Social networks such as Facebook and MySpace continue to be an easy target for creators of rogue applications that spam users to gain personal information.
Just recently Facebook removed one application that was found to be rogue where it spammed users by claiming that a friend had reported them (the recipient) of violating the terms of service. If a user clicked on the link within the message it may give the application access to their profile where personal information may be stolen.
The Facebook team disabled this application but is being criticized by security experts, such as Graham Cluley, explaining that they should do more to prevent these rogue applications from spreading instead of just shutting them down on an isolated basis.
How is it that easy for attackers to implement these Rogue Applications on Facebook?
One of the issues, as further explained by Graham Cluley, is Facebook allows anyone to write an application where the third party apps are not vetted before they are available to the public. With that type of implementation of applications it means several rogue or potentially dangerous applications could be running lose on Facebook. Applications on Facebook ask for permission from users if the app can access your profile. This is where the theft of personal information may take place. If an application gains your profile information including login and passwords then a hacker could use this against you to access other accounts online such as banking sites.
Graham Cluley of Sophos also added, "It sounds like this could be a new favoured trick being used by spammers and identity thieves to build up their databases of intended targets," he wrote. "My advice to Facebook users is to think very carefully before adding any new applications."
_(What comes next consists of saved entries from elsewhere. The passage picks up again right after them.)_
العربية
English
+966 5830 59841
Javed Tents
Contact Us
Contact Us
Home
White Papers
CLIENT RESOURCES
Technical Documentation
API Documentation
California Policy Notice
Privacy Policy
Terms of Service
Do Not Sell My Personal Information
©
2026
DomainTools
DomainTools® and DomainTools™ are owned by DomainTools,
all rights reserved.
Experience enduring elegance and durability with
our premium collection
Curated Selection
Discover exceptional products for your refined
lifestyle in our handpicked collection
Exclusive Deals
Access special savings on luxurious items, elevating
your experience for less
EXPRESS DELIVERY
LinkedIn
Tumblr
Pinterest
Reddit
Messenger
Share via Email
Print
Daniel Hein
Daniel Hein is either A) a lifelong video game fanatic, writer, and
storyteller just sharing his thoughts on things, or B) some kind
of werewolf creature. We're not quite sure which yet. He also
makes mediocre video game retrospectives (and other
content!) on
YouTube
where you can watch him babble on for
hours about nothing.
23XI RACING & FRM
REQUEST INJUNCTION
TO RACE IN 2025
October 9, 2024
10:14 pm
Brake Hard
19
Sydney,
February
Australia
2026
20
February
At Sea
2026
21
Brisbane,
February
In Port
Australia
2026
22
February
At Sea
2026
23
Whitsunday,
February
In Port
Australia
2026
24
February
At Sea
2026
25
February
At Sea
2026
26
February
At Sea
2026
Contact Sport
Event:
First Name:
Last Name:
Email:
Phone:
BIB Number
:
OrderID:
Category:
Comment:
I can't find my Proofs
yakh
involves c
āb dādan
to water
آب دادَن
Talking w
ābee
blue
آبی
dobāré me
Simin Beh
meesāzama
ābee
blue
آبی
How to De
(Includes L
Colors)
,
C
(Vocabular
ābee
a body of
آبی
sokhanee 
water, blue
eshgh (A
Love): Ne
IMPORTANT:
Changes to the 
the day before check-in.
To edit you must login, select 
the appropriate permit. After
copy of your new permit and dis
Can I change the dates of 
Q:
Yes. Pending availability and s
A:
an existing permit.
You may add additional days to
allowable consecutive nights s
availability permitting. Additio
Lately it seems Facebook is getting hammered with attacks on a regular basis. Social networks are a big target for hackers and cyberthieves. Facebook among other social networks such as MySpace have security holes that hackers discover while the social network staff is always on the defense attempting to fix the vulnerabilities. It may be time that they take proactive steps to rectify the vulnerability issues. Even with MySpace, just recently they had to plug a security hole where strangers where able to view MySpace users' private comments.
What can social network users do to avoid being the next victum?
Educate yourself on how the social network that you use operates. With Facebook's applications users must be aware of how each app is able to gain personal information which could potentially be dangerous. We are not saying avoid use of all applications on Facebook, we are simply asking that you use caution when choosing applications. Although it is no sure way of keeping your information out of the wrong hands other than avoid providing too much personal data on your profile in the first place. It may be best to limit the amount of information that you provide to any social network. The more information that you add then the higher chance of you being a target for an attacker. Either way, use good judgment in any situation when using any type of social network or website over the internet.